I am not the inventor of this stove, and there are far better designs out there (Penny Stove is the best!), but this pressure-based alcohol stove is by far the easiest to make.
Watch the video for an overview:
Step 1: Supplies
1. Two pop cans, or beer cans.
Make sure the bottom of the can is free of dents and scratches.
2. Fine sandpaper.
320 or higher grit.
3. Utility knife blade.
5. Wire hangar.
6. Fiberglass (optional, but recommended).
I used insulation from the basement.
7. Bottle of Heet.
You can also use denatured alcohol, everclear, or 91% isopropyl alcohol.
Step 2: Sand the Cans
Make it as smooth as possible to ensure a tight fit and prevent leaks.

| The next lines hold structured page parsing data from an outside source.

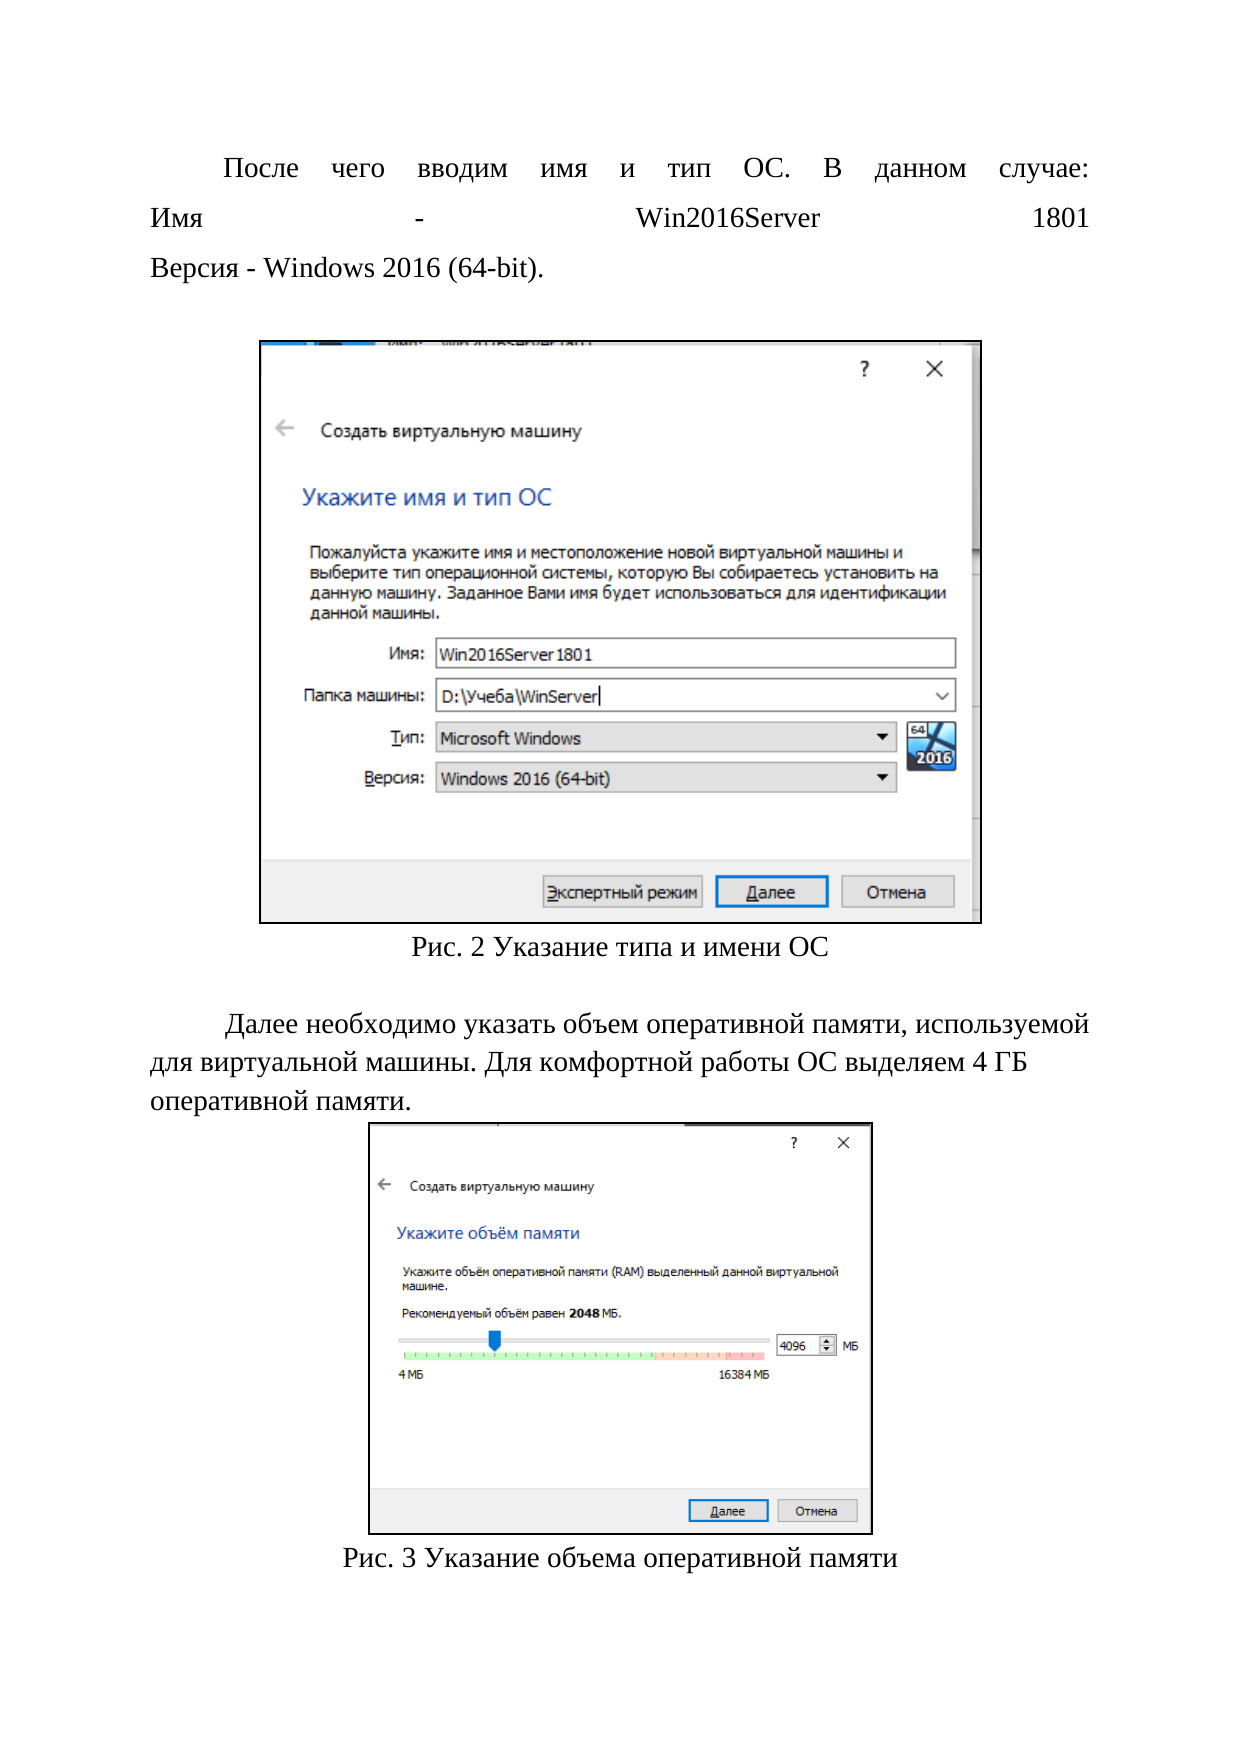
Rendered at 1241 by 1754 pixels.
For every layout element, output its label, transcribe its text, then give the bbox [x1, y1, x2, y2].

text Рис. 3 Указание объема оперативной памяти [150, 1122, 1090, 1574]
picture [370, 1124, 871, 1533]
text Далее необходимо указать объем оперативной памяти, используемой для виртуальной машины. Для комфортной работы ОС выделяем 4 ГБ оперативной памяти. [150, 1006, 1090, 1117]
picture [261, 342, 980, 922]
text После чего вводим имя и тип ОС. В данном случае: Имя - Win2016Server 1801 Версия - Windows 2016 (64-bit). [150, 150, 1090, 284]
text Рис. 2 Указание типа и имени ОС [150, 339, 1090, 962]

You'll need to empty one of the cans, so go ahead and have a drink while you work on the second one. The second one needs to be full and sealed, so don't drink it yet!
Step 3: Cut the Cans
The cut needs to be almost perfectly even, so use a book to hold the blade while you press the can up against it and spin. You can also nail the blade to a block of wood.

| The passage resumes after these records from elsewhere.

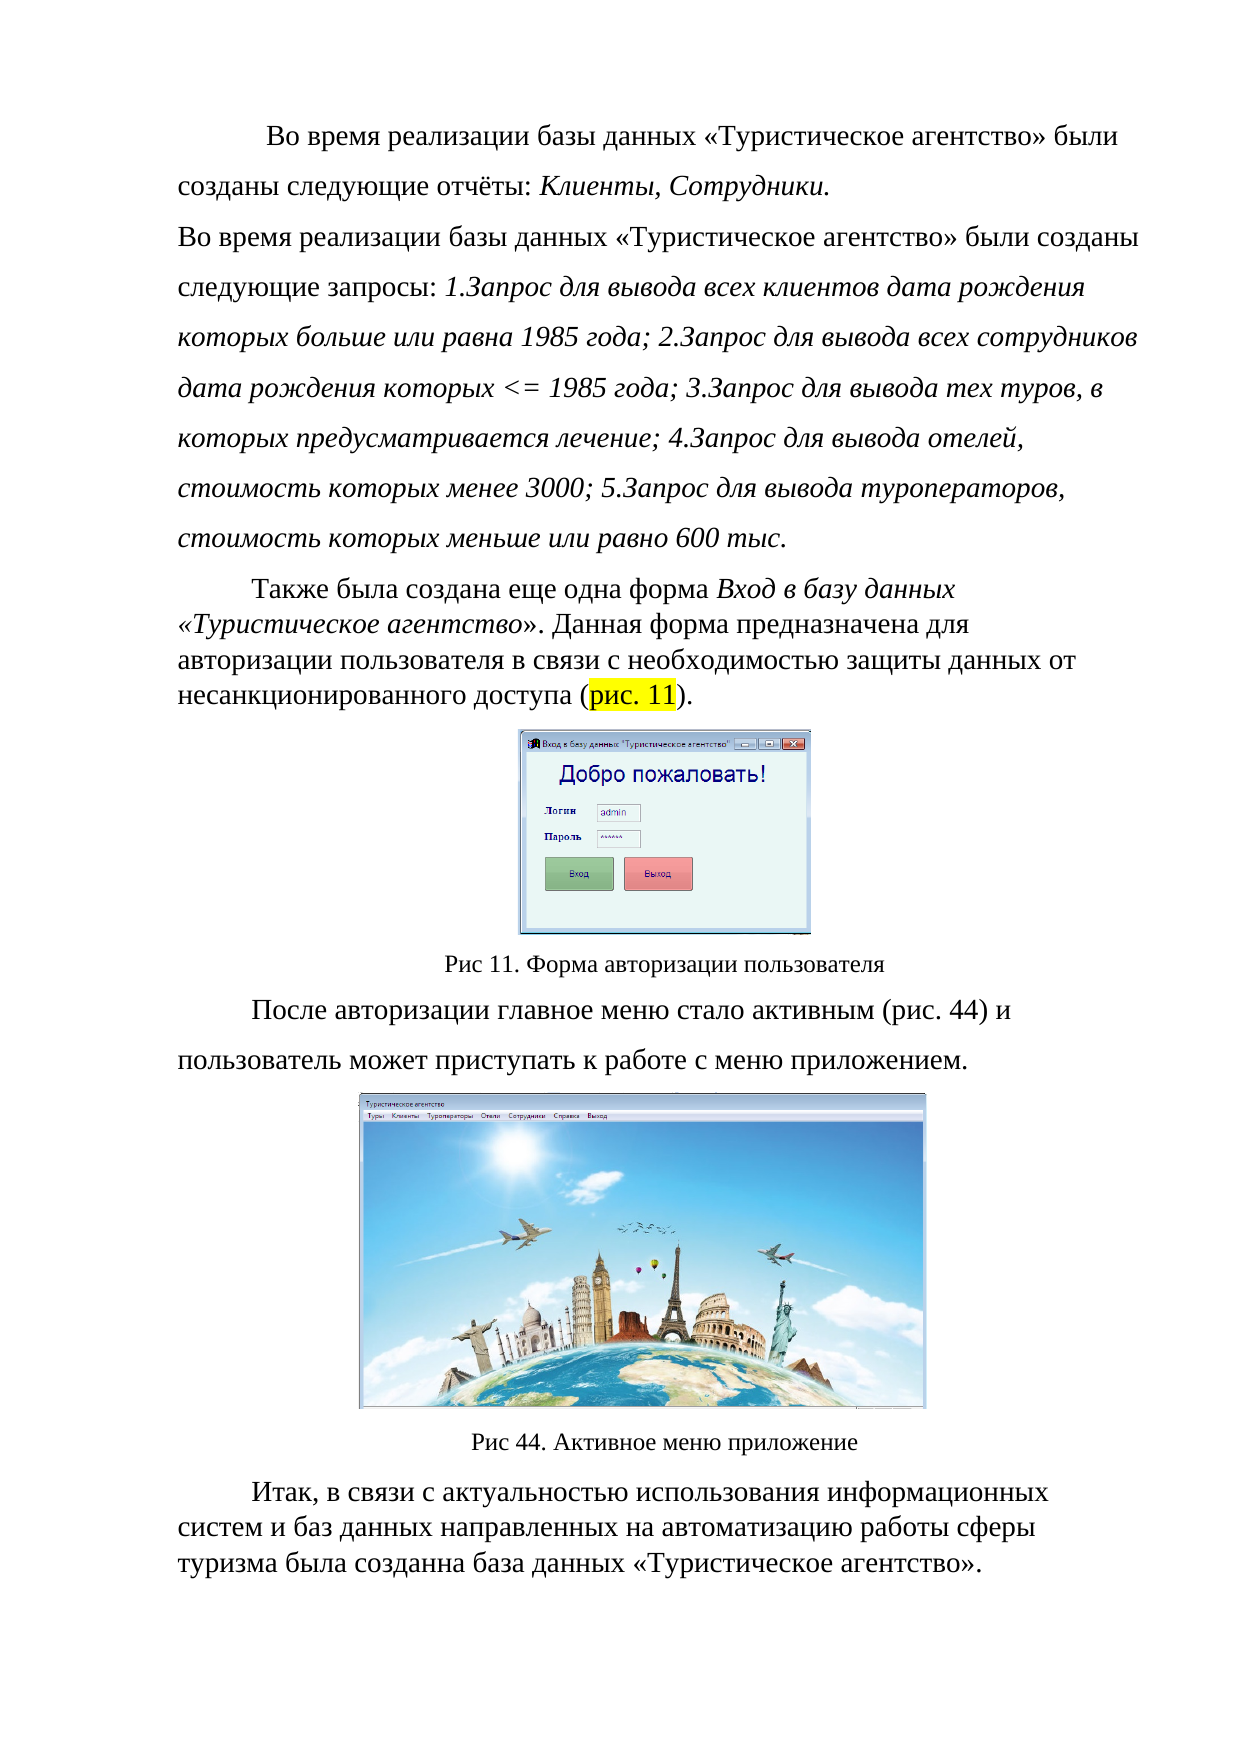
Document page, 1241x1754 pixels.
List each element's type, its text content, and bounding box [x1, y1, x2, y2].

picture [517, 729, 811, 935]
text Рис 11. Форма авторизации пользователя [177, 949, 1152, 977]
text Во время реализации базы данных «Туристическое агентство» были созданы следующие запросы: 1.Запрос для вывода всех клиентов дата рождения которых больше или равна 1985 года; 2.Запрос для вывода всех сотрудников дата рождения которых <= 1985 года; 3.Запрос для вывода тех туров, в которых предусматривается лечение; 4.Запрос для вывода отелей, стоимость которых менее 3000; 5.Запрос для вывода туроператоров, стоимость которых меньше или равно 600 тыс. [177, 219, 1152, 554]
text Рис 44. Активное меню приложение [177, 1427, 1107, 1456]
text Во время реализации базы данных «Туристическое агентство» были созданы следующие отчёты: Клиенты, Сотрудники. [177, 118, 1152, 202]
picture [358, 1092, 927, 1409]
text Также была создана еще одна форма Вход в базу данных «Туристическое агентство». Данная форма предназначена для авторизации пользователя в связи с необходимостью защиты данных от несанкционированного доступа (рис. 11). [177, 571, 1122, 711]
text Итак, в связи с актуальностью использования информационных систем и баз данных направленных на автоматизацию работы сферы туризма была созданна база данных «Туристическое агентство». [177, 1474, 1107, 1578]
text После авторизации главное меню стало активным (рис. 44) и пользователь может приступать к работе с меню приложением. [177, 992, 1152, 1076]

Spin the can slowly while pressing against the blade, making sure not to dent the can in the process. It will take about 10 to 20 turns to cut through it enough to peel the two parts apart.

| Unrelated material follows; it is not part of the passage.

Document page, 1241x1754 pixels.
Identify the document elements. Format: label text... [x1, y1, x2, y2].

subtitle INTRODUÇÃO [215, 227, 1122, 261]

Then use the sandpaper to smooth out the cut edge.
Once you are satisfied with the result, use the second can to gently stretch the lip of the bottom of your stove. This will make it easier to put the halves together. Finally, put some fiberglass in the bottom half only.
Once the bottom is complete, make the top of the can the exact same way, but do not stretch the lip.
The fiberglass is optional, but important. It will prevent the fuel from leaking out while moving it around or while it's in use. It will also preserve unused fuel. Cotton balls will also work, so long as the inside of the can doesn't get hot enough to burn them - a possible concern during stove use or preheating.
Step 4: Put Them Together
Because the halves are pressure fit, you'll need to poke holes in the top to let the air escape. It just so happens that we need a filler hole anyway, so use the thumbtack to create one in the center.
Now carefully align the halves so the top fits inside the lip of the bottom. You'll probably have to use a shim made of left over can pieces.
Once they are aligned, squeeze the halves together as tight as you can, making sure to keep them even.
If you're having problems getting the halves together, use the sandpaper on the inside of the bottom half to remove a little of the aluminum. It also helps to smooth the cut edges of both halves to allow them to slide together easier.
Step 5: Make the Jet Holes
Use a thumbtack to poke a hole in a random spot around the edge of the can, make one directly across from it, then another in the middle of those two. Continue in this fashion until you have about 16 jet holes.
If you want a more efficient stove, use a medium sized needle for the holes instead of the thumbtack, and make more holes.
Step 6: Make the Pot Holder
The ideal height is about 1/2" to 1" above the height of the stove, or right at the tip of the flames. The flame height it determined by the type of fuel you use, and the size of the jet holes.
Make sure to sand off the coating before you use it. You don't want to breathe those fumes.
Step 7: Test It Out!
First, slowly fill the stove with Heet, allowing time for it to drip inside. It only takes about three tablespoons to boil a pot of water.
Once the fuel is inside, it's ready to light. Use a match or lighter under the bottom to preheat the stove. It only takes a few seconds. Once the can stove is too hot to hold, preheating is done.
Quickly run the lighter or match over the jet holes to ignite the alcohol fumes that should be coming out now. Alcohol burns very clean, so the flames will be hard to see in daylight.
Place the pot stand over the stove, and cook up some food!
You can blow out the flames if you need to, otherwise it will burn itself out. If you used fiberglass or cotton balls inside, there's no need to dump the excess fuel before storage.
You can use some tin foil around 90% of the bottom of the pan to create a wind shield that will also assist in keeping the heat on the bottom of your pan.
This Cool Little Miniature Stove is extremely durable, reusable and will be with you for a very long time. I've read stories of backpackers using the same stove for over 20 years!